*Task list*.
1: According to the text on AKS network observability, which ID can be used to import the Kubernetes / Networking dashboard from Grafana's public dashboard repository?
2: Rewrite the lines of the records as a JSON list of strings, one string per line and blank lines omitted, starting at the first line of the records and ending at the line containing "con inspectores municipales", with both of those lines included.

*Text for analysis*.
----
In both cases, you can use ID 18814 to import the Kubernetes / Networking dashboard from Grafana's public dashboard repository. This Grafana dashboard for Network Observability add-on for AKS provides the following benefits:

Give visibility of the cluster-level network metrics like packet drops, connections stats, and more.
(GA) Access to pod-level metrics and network debuggability features
Support for all Azure CNIs - AzureCNI and AzureCNI (Powered by Cilium)
Support for all AKS node types - Linux and Windows
Easy deployment using native Azure tools - AKS CLI, ARM templates, PowerShell, etc.
Seamless integration with the Azure managed Prometheus and Azure-managed Grafana offerings.

Under the network-observability folder, you can find the Kubernetes / Network Observability / Networking dashboard in JSON format that customizes the Kubernetes / Networking dashboard by adding the possibility to filter by cluster.

The Network Observability add-on currently only supports node-level metrics in Linux and Windows platforms. The table below outlines the different metrics generated by the Network Observability add-on.

Metric Name	Description	Labels	Linux	Windows
kappie_forward_count	Total forwarded packet count	Direction, NodeName, Cluster	Yes	Yes
kappie_forward_bytes	Total forwarded byte count	Direction, NodeName, Cluster	Yes	Yes
kappie_drop_count	Total dropped packet count	Reason, Direction, NodeName, Cluster	Yes	Yes
kappie_drop_bytes	Total dropped byte count	Reason, Direction, NodeName, Cluster	Yes	Yes
kappie_tcp_state	TCP active socket count by TCP state.	State, NodeName, Cluster	Yes	Yes
kappie_tcp_connection_remote	TCP active socket count by remote address.	Address, Port, NodeName, Cluster	Yes	No
kappie_tcp_connection_stats	TCP connection statistics. (ex: Delayed ACKs, TCPKeepAlive, TCPSackFailures)	Statistic, NodeName, Cluster	Yes	Yes
kappie_tcp_flag_counters	TCP packets count by flag.	Flag, NodeName, Cluster	Yes	Yes
kappie_ip_connection_stats	IP connection statistics.	Statistic, NodeName, Cluster	Yes	No
kappie_udp_connection_stats	UDP connection statistics.	Statistic, NodeName, Cluster	Yes	No
kappie_udp_active_sockets	UDP active socket count	NodeName, Cluster	Yes	No
kappie_interface_stats	Interface statistics.	InterfaceName, Statistic, NodeName, Cluster	Yes	Yes

You can enable the Network Observability add-on when you deploy the Azure Kubernetes Service (AKS) cluster via Bicep by setting the value of the monitoringEnabled parameter to true. This will set the networkProfile.monitoring.enabled property to true of the AKS cluster in the aksCluster.bicep module.

networkProfile: {
  ...
  monitoring: monitoringEnabled ? {
    enabled: true
  } : null
  ..
}

Review deployed resources

You can use the Azure portal to list the deployed resources in the resource group, as shown in the following picture:

You can also use Azure CLI to list the deployed resources in the resource group:

az resource list --resource-group <resource-group-name>

You can also use the following PowerShell cmdlet to list the deployed resources in the resource group:

Get-AzResource -ResourceGroupName <resource-group-name>

Clean up resources

You can delete the resource group using the following Azure CLI command when you no longer need the resources you created. This will remove all the Azure resources.

az group delete --name <resource-group-name>

Alternatively, you can use the following PowerShell cmdlet to delete the resource group and all the Azure resources.

Remove-AzResourceGroup -Name <resource-group-name>
----
Extracted page text data
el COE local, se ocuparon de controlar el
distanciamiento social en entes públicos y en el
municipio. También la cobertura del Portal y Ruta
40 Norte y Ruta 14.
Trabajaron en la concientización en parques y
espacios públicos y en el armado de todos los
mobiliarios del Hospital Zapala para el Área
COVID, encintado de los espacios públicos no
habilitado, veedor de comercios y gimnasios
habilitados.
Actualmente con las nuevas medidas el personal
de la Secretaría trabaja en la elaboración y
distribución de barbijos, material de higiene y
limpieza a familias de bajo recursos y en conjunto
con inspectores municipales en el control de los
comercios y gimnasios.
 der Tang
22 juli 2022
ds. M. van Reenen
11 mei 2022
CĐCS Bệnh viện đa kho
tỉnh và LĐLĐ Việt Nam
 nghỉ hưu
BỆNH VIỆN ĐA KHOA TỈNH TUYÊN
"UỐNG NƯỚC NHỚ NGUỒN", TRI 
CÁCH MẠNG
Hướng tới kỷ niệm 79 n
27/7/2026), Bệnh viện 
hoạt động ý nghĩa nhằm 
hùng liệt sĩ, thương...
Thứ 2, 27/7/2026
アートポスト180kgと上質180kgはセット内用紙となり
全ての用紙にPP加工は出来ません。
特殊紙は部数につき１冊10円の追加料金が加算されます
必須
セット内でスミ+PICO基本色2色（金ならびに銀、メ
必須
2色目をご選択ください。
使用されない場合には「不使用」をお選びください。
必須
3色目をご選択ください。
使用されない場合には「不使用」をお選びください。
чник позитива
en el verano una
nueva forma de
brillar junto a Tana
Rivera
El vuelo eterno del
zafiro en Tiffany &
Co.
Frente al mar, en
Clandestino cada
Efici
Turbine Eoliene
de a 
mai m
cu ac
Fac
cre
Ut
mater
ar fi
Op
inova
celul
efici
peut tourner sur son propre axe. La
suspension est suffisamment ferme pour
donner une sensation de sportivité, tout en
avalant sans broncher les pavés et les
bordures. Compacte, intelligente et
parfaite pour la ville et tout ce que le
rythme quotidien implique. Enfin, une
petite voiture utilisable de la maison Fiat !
----
*Per-task outputs*.
1: ID 18814.

2:
[
  "el COE local, se ocuparon de controlar el",
  "distanciamiento social en entes públicos y en el",
  "municipio. También la cobertura del Portal y Ruta",
  "40 Norte y Ruta 14.",
  "Trabajaron en la concientización en parques y",
  "espacios públicos y en el armado de todos los",
  "mobiliarios del Hospital Zapala para el Área",
  "COVID, encintado de los espacios públicos no",
  "habilitado, veedor de comercios y gimnasios",
  "habilitados.",
  "Actualmente con las nuevas medidas el personal",
  "de la Secretaría trabaja en la elaboración y",
  "distribución de barbijos, material de higiene y",
  "limpieza a familias de bajo recursos y en conjunto",
  "con inspectores municipales en el control de los"
]